Presumably, the US and EU were unable to persuade the IAEA Board to pass a resolution stating plainly that Iran was "in non-compliance" in September 2005, which they would obviously have preferred. So they had to make do with this formulation, which bizarrely expresses an opinion about circumstances that no longer exist.

Different rules for different countries

The Nuclear Non-Proliferation Treaty is a most unusual international treaty, which puts different obligations on different states. States must sign up to it either as "nuclear-weapon" states, which are allowed to keep their nuclear weapons and are not subject to IAEA monitoring, or as "non-nuclear-weapon" states, which are forbidden to acquire nuclear weapons and are subject to IAEA monitoring. What is more, the states that are allowed to keep their nuclear weapons are defined in the Treaty itself, which says in Article IX(3), "For the purposes of this Treaty, a nuclear-weapon State is one which has manufactured and exploded a nuclear weapon or other nuclear explosive device prior to 1 January 1967."

Five states – the US, the UK, the USSR, France and China – qualified as "nuclear-weapon" states. They happen to be the five permanent members of the UN Security Council. Of these, only three – the US, the UK and the USSR – signed the Treaty in 1968. France and China didn't sign until 1992. It is often said that the "nuclear-weapon" states are breaking the terms of the NPT by failing to disarm and, on the contrary, constantly upgrading their nuclear weapons systems. In fact, the NPT doesn't oblige "nuclear-weapon" states to disarm. It merely obliges them – in Article VI – to talk about disarmament.

Some states have chosen not to sign the NPT, for example, Israel, India and Pakistan. As a result, they were free to develop nuclear weapons without breaching the NPT, or any other international treaty obligation. They have the same freedom as the official "nuclear-weapon" states (although restrictions imposed by the Nuclear Suppliers Group limit their ability to import nuclear materials and equipment).

Had Iran followed Israel in not signing the NPT in 1968, or had it withdrawn subsequently, it could also have acquired nuclear weapons without breaking any international obligations. Whether the US and Israel would have allowed it to do so is another matter.

Article IX of the NPT allows a state to withdraw "if it decides that extraordinary events, related to the subject matter of this Treaty, have jeopardized the supreme interests of its country".

By any objective standard, Iran and other neighbours of Israel in the Middle East have good grounds for withdrawal, because of Israel's build-up of a nuclear arsenal directed at them. There could hardly be a better example of "extraordinary events, related to the subject matter of this Treaty", which "have jeopardized [their] supreme interests".

Double standards abound

The EU and the US are seeking to prevent Iran having a uranium enrichment programme, even though there is no evidence that it is being used for weapons production. By contrast, the EU and the US have never said boo to Israel for having a nuclear weapons programme and for manufacturing actual nuclear devices, perhaps as many as 200 of them. And Pakistan and India are allies of the EU and the US, despite having acquired nuclear weapons outside the NPT. In this matter, double standards abound.

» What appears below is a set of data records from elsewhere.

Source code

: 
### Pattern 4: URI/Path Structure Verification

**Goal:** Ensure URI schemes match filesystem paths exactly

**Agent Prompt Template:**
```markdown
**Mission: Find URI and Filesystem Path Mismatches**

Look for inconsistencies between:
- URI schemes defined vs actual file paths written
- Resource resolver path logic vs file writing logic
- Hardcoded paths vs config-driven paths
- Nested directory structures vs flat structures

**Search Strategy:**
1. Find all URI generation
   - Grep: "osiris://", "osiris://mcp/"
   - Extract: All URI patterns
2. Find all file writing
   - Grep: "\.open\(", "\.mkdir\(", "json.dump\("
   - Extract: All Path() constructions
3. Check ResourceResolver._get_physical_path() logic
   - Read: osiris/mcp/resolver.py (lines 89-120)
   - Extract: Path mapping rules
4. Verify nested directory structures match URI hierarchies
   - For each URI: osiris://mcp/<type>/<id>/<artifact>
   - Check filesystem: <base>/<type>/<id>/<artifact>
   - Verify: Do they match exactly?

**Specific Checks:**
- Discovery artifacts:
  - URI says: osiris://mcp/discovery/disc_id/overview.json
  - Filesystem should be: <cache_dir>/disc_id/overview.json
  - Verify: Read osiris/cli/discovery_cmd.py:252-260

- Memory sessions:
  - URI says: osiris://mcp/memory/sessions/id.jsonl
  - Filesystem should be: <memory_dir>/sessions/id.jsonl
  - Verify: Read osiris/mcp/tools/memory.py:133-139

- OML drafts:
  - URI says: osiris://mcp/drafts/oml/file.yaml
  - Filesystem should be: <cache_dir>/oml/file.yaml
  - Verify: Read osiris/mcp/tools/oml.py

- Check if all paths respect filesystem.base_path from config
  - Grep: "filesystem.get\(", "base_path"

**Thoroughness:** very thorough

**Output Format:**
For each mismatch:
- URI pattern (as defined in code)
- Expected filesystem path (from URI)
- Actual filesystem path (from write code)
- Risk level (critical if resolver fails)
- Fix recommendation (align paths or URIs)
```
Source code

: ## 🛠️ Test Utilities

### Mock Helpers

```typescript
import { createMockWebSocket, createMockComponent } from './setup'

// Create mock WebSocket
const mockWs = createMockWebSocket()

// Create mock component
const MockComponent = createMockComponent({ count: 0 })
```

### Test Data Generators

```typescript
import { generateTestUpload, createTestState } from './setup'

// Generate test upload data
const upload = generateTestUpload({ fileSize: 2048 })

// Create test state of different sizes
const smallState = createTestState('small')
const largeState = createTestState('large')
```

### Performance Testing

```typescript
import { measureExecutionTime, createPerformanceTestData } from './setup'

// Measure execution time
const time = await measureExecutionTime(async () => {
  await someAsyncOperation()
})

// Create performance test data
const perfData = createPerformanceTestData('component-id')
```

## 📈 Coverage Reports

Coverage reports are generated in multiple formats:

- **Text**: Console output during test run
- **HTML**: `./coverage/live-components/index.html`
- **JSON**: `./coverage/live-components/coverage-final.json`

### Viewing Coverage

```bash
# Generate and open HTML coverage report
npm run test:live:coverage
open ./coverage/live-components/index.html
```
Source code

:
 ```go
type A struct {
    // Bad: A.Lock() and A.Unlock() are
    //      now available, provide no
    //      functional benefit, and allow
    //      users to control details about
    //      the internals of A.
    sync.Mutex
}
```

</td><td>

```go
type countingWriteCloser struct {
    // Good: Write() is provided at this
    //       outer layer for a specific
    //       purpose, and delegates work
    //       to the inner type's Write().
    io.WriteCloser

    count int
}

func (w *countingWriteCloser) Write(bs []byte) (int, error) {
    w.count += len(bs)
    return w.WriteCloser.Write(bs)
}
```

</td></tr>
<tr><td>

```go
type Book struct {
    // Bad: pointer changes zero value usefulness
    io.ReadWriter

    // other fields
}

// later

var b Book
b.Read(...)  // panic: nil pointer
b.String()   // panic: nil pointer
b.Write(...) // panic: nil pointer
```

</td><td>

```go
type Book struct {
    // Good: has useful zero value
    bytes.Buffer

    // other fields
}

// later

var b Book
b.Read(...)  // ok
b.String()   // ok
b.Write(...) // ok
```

At the same time as it is demanding that Iran abandon uranium enrichment, the US is offering India access to nuclear materials and equipment for the expansion of its nuclear power programme, access which is at present almost entirely denied. This offer, in a deal signed last July, reverses a 30-year old US policy of denying nuclear materials and equipment to India, which was prompted by India's first nuclear weapons test in 1974. If the deal goes through, India will acquire the status, and the privileges, of a "nuclear-weapon" state like the five official "nuclear-weapon" states. This is going to happen, even though India has never signed the NPT and can't sign it now without giving up its nuclear weapons, which it isn't going to do.

The supreme irony is that part of the payback that the US expects for this deal is India's support in denying Iran its "inalienable right" under the NPT to uranium enrichment for peaceful purposes.